EXERCISE REQUIREMENTS:
Check each line of the data for "inserted" and select those that have it.

(GIVEN DATA Opens)

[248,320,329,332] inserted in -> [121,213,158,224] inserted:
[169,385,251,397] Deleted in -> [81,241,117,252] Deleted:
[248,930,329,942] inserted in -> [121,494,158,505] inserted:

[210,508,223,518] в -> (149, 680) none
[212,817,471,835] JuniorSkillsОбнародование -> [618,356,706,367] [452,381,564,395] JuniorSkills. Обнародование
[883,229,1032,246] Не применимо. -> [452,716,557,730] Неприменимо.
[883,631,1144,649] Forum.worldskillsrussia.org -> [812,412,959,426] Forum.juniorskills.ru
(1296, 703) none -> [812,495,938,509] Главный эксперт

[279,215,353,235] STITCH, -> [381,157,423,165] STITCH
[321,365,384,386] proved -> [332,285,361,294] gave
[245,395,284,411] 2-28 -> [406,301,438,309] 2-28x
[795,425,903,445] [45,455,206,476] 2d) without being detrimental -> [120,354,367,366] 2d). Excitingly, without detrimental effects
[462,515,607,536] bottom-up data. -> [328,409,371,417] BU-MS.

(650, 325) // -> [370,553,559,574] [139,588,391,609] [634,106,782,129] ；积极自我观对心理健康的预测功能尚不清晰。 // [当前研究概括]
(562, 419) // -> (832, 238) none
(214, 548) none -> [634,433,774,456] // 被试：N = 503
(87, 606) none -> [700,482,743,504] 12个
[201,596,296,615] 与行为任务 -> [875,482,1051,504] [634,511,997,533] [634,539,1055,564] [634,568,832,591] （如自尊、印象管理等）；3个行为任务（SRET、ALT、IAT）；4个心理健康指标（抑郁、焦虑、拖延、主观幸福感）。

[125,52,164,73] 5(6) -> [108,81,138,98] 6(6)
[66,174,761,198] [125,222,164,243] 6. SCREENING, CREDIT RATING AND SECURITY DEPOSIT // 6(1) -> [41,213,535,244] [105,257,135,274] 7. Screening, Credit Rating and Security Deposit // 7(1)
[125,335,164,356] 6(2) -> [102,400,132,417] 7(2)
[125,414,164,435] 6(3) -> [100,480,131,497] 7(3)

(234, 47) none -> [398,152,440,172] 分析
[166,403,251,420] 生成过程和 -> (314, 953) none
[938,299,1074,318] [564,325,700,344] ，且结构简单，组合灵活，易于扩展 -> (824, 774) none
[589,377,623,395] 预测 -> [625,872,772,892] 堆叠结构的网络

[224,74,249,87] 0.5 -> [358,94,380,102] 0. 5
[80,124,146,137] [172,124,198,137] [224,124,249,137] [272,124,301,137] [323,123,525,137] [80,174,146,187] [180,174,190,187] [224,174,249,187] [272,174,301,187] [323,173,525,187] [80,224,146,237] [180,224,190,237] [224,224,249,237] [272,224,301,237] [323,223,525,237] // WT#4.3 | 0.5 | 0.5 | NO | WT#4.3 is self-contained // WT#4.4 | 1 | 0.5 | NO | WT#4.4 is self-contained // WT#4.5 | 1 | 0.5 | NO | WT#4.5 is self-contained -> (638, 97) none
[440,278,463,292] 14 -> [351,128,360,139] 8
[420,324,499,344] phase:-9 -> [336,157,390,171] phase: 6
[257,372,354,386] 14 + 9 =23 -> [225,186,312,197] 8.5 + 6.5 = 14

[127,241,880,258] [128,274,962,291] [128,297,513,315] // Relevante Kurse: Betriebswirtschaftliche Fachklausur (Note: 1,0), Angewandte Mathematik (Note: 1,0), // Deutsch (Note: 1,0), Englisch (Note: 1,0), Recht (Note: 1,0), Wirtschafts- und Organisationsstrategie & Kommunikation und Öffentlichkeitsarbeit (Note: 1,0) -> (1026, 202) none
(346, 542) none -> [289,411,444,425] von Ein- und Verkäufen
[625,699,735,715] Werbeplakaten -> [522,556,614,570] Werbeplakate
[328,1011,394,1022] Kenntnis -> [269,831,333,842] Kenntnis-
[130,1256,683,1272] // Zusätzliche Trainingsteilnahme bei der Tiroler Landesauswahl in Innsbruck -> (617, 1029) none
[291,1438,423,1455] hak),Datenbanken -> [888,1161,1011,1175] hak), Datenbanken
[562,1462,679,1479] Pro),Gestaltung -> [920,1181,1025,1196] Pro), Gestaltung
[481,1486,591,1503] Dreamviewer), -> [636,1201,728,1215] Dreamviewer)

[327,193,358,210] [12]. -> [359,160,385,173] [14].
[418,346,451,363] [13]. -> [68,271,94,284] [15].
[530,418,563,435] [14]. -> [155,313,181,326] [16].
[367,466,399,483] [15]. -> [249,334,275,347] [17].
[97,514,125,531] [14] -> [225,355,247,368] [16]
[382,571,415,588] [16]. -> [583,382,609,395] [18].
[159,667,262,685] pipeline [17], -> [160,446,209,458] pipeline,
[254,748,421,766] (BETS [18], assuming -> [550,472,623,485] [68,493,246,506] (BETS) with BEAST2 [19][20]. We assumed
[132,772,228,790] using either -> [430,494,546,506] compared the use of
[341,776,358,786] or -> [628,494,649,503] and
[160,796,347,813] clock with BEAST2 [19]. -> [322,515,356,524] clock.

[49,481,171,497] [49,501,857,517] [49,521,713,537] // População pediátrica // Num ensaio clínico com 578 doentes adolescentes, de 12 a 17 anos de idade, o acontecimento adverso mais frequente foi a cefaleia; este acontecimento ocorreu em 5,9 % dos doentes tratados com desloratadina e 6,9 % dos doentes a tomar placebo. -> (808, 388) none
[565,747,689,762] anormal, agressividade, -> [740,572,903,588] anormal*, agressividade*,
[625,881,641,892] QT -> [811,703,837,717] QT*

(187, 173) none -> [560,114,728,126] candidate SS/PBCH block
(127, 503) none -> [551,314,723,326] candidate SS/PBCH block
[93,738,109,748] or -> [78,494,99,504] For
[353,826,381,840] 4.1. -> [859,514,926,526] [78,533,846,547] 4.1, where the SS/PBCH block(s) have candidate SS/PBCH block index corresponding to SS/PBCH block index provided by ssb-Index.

(GIVEN DATA Closes)

SOLUTION TO THE EXERCISE:
[248,320,329,332] inserted in -> [121,213,158,224] inserted:
[248,930,329,942] inserted in -> [121,494,158,505] inserted:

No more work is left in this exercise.